6 sampler: always_on
Datadog agent config:
1otlp_config:
2 traces:
3 probabilistic_sampling:
4 # Only 10 percent of spans will be forwarded to Datadog
5 sampling_percentage: 10
I want the best performance from the router and I'm not concerned with the APM view. I use metrics and traces to monitor my application.
Set the sample
to a low value to reduce the number of traces sent to Datadog. Leave preview_datadog_agent_sampling
to false
.
1telemetry:
2 exporters:
3 tracing:
4 common:
5 # Only 10 percent of requests will be traced and sent to the Datadog agent. The APM view will only show a subset of total request data but the Router will perform better.
6 sampler: 0.1
7 preview_datadog_agent_sampling: false
sampler
(default: always_on
)
The sampler
configuration allows you to control the sampling decisions that the router will make on its own and decrease the rate at which you sample, which can have a direct impact on your Datadog bill.
1telemetry:
2 exporters:
3 tracing:
4 common:
5 # Only 10 percent of spans will be forwarded to the Datadog agent. Experiment to find a value that is good for you!
6 sampler: 0.1
If you are using the Datadog APM viw then you should set preview_datadog_agent_sampling
to true
and adjust the sampler
to the desired percentage of traces to be sent to Datadog.
preview_datadog_agent_sampling
(default: false
)
The Datadog APM view relies on traces to generate metrics. For this to be accurate 100% of requests must be sampled and sent to the Datadog agent.
To prevent ALL traces from then being sent to Datadog, you must set preview_datadog_agent_sampling
to true
and adjust the sampler
to the desired percentage of traces to be sent to Datadog.
1telemetry:
2 exporters:
3 tracing:
4 common:
5 # Only 10 percent of spans will be forwarded from the Datadog agent to Datadog. Experiment to find a value that is good for you!
6 preview_datadog_agent_sampling: true
7 sampler: 0.1
Using preview_datadog_agent_sampling
will send all spans to the Datadog Agent, but only the percentage of traces configured by the sampler
will be forwarded to Datadog.

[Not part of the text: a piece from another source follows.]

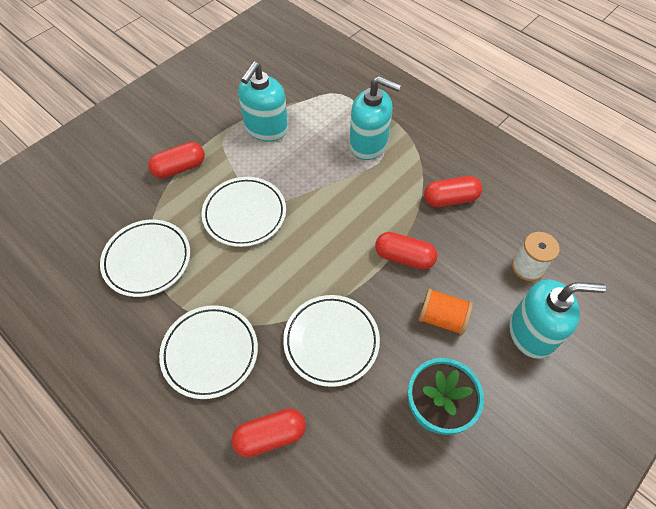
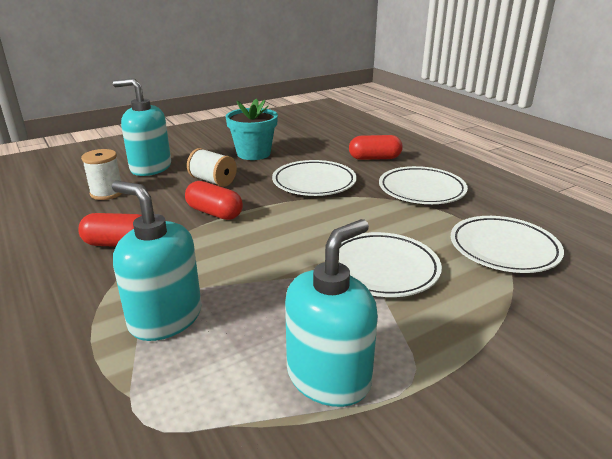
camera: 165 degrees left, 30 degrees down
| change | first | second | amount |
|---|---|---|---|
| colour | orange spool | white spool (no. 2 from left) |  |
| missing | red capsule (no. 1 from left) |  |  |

This means that your APM view will be accurate, but it will incur performance and resource usage costs for both the router and Datadog Agent to send and receive all spans.
If your use case allows your APM view to show only a subset of traces, then you can set preview_datadog_agent_sampling
to false
. You should alternatively rely on OTLP metrics to gain insight into the router's performance.
- The router doesn't support
in-agent
ingestion control. - Configuring
traces_per_second
in the Datadog Agent will not dynamically adjust the router's sampling rate to meet the target rate.